Y en las primeras semanas leyó aventuras detectivescas que lo hacían bostezar antes de la página veinte. Dejó pendientes seriales empezados y abandonados por lo irreal de las tramas. En despedidas rápidas abandonó la conversación con otros jubilados que les contaban sus experiencias en quirófanos. Paseó por el barrio y solo encontró caras nuevas que no lo saludaban, ni siquiera le daban derecho al paso por la acera. Y los almuerzos en solitario le hacían perder el apetito.

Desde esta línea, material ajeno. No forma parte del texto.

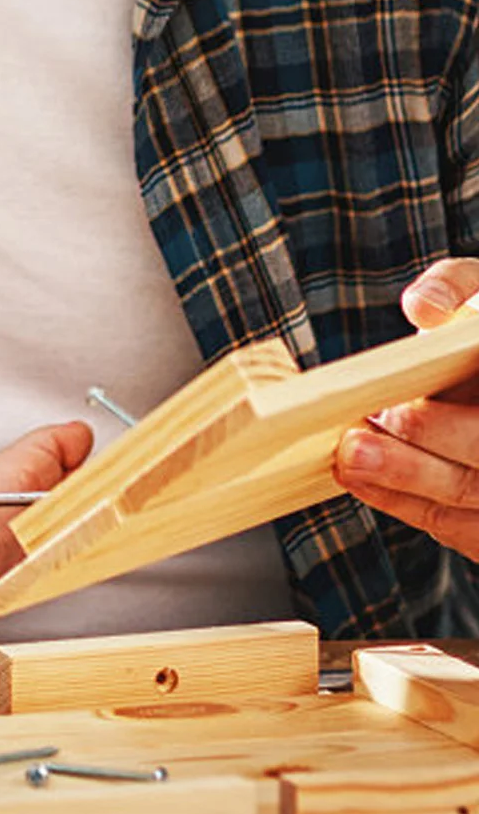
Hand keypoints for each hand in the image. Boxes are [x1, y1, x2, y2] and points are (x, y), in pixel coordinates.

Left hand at [334, 257, 478, 559]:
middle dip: (419, 465)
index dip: (444, 428)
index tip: (390, 411)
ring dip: (408, 489)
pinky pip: (467, 528)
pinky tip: (362, 482)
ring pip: (475, 503)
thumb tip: (421, 307)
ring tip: (348, 463)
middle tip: (354, 447)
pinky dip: (413, 508)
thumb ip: (455, 285)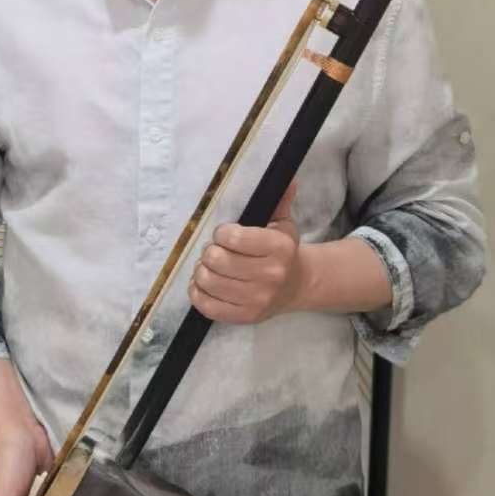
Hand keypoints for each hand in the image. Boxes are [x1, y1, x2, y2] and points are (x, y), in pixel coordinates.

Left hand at [189, 181, 305, 324]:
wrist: (297, 285)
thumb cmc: (283, 251)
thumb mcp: (284, 224)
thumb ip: (280, 200)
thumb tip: (287, 178)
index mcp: (279, 248)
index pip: (233, 238)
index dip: (221, 233)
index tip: (224, 234)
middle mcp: (270, 275)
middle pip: (217, 260)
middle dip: (209, 251)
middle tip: (214, 251)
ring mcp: (257, 299)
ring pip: (208, 281)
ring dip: (201, 271)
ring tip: (209, 266)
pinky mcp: (245, 317)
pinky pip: (207, 306)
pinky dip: (197, 292)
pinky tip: (203, 284)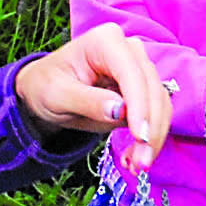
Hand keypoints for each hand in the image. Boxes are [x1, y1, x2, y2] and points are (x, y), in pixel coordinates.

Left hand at [15, 23, 170, 176]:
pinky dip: (151, 137)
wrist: (45, 90)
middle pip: (152, 89)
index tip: (140, 136)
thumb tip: (120, 111)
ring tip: (137, 165)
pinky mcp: (143, 90)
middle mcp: (129, 50)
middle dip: (151, 128)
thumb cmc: (46, 85)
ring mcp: (139, 69)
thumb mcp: (58, 94)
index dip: (140, 105)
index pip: (131, 73)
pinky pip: (156, 114)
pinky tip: (136, 157)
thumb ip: (87, 101)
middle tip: (141, 162)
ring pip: (160, 104)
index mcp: (106, 41)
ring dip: (154, 137)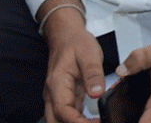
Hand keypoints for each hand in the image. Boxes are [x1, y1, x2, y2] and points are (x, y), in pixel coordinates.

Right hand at [39, 0, 103, 122]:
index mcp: (57, 84)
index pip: (63, 111)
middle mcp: (53, 93)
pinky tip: (92, 121)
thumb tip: (97, 92)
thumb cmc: (76, 43)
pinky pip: (67, 114)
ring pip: (59, 120)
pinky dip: (77, 121)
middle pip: (56, 121)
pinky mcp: (65, 96)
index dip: (78, 122)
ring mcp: (57, 96)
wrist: (67, 36)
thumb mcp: (89, 54)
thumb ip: (93, 74)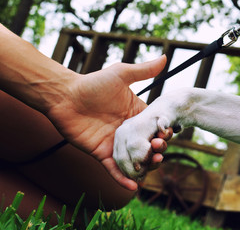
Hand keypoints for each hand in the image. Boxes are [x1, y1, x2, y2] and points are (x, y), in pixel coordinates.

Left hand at [45, 55, 170, 190]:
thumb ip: (143, 70)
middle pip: (148, 145)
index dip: (164, 132)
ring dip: (146, 166)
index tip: (168, 133)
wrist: (65, 96)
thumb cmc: (93, 83)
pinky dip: (123, 179)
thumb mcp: (121, 75)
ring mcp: (116, 143)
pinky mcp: (102, 154)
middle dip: (157, 150)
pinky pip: (114, 169)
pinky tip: (134, 187)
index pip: (155, 126)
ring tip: (152, 165)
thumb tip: (165, 57)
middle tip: (160, 150)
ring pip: (135, 159)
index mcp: (136, 114)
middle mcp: (129, 131)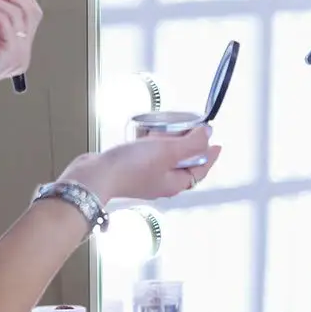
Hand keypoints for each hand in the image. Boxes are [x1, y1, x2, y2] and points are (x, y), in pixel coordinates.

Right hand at [61, 125, 221, 205]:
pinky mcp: (130, 169)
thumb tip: (208, 134)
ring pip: (165, 157)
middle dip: (189, 145)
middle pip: (183, 162)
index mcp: (175, 183)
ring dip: (169, 142)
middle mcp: (162, 183)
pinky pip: (147, 154)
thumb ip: (191, 144)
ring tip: (170, 128)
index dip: (209, 155)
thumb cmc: (131, 166)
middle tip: (193, 129)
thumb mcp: (168, 151)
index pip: (200, 169)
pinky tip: (146, 132)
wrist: (94, 176)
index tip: (216, 143)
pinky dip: (151, 143)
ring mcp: (145, 177)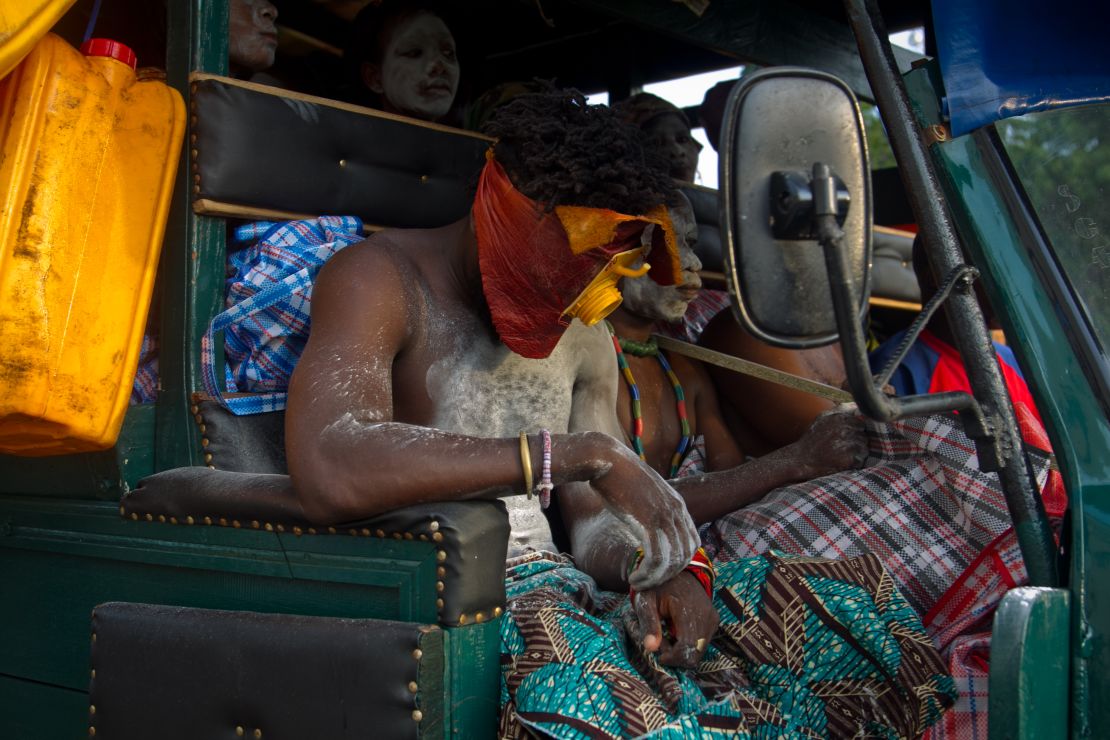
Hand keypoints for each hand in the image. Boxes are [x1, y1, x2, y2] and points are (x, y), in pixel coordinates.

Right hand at [590, 439, 699, 590]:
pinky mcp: (648, 522)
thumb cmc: (618, 475)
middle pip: (686, 554)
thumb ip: (652, 507)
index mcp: (677, 504)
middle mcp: (676, 511)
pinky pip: (656, 559)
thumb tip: (647, 521)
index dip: (679, 561)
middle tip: (649, 581)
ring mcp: (664, 516)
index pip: (693, 541)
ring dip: (657, 579)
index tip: (659, 569)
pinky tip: (634, 578)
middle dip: (669, 574)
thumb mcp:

No tuvo en cuenta la familia ni él mismo que era un hombre organizado, crecido en planes y cumplimientos desde el último cabello que todavía respiraba en su cabeza hasta la uña saludable de su dedo más pequeño del pie.
Aunque al tomar la decisión, el jubilado pensó ni escuchar a Radio Reloj por aquello del tic tac continuo y vivir al ritmo de los impulsos de su naturaleza corpórea, pronto se vio organizando el día y buscando tareas por cumplir en fecha y hora.
Registró metro por metro en la vivienda, el jardín, el patio, el cuarto de desahogo, el garaje, asuntos pendientes de solución, tareas a medio cumplir, ejecuciones mal terminadas. Una cartera de proyectos caseros por emprender.
Era una casa erigida por Ray Bradbury, perfecta en su funcionamiento. Y recordó las estrictas normas en que había educado a sus descendientes, convertidos en triunfadores en cualquier punto en que plantaban sus estudios y profesiones.
Entonces, era un hombre de decisiones rápidas, envió un correo replicado en varias direcciones.
“Regreso a mi trabajo. No me esperen para comer”.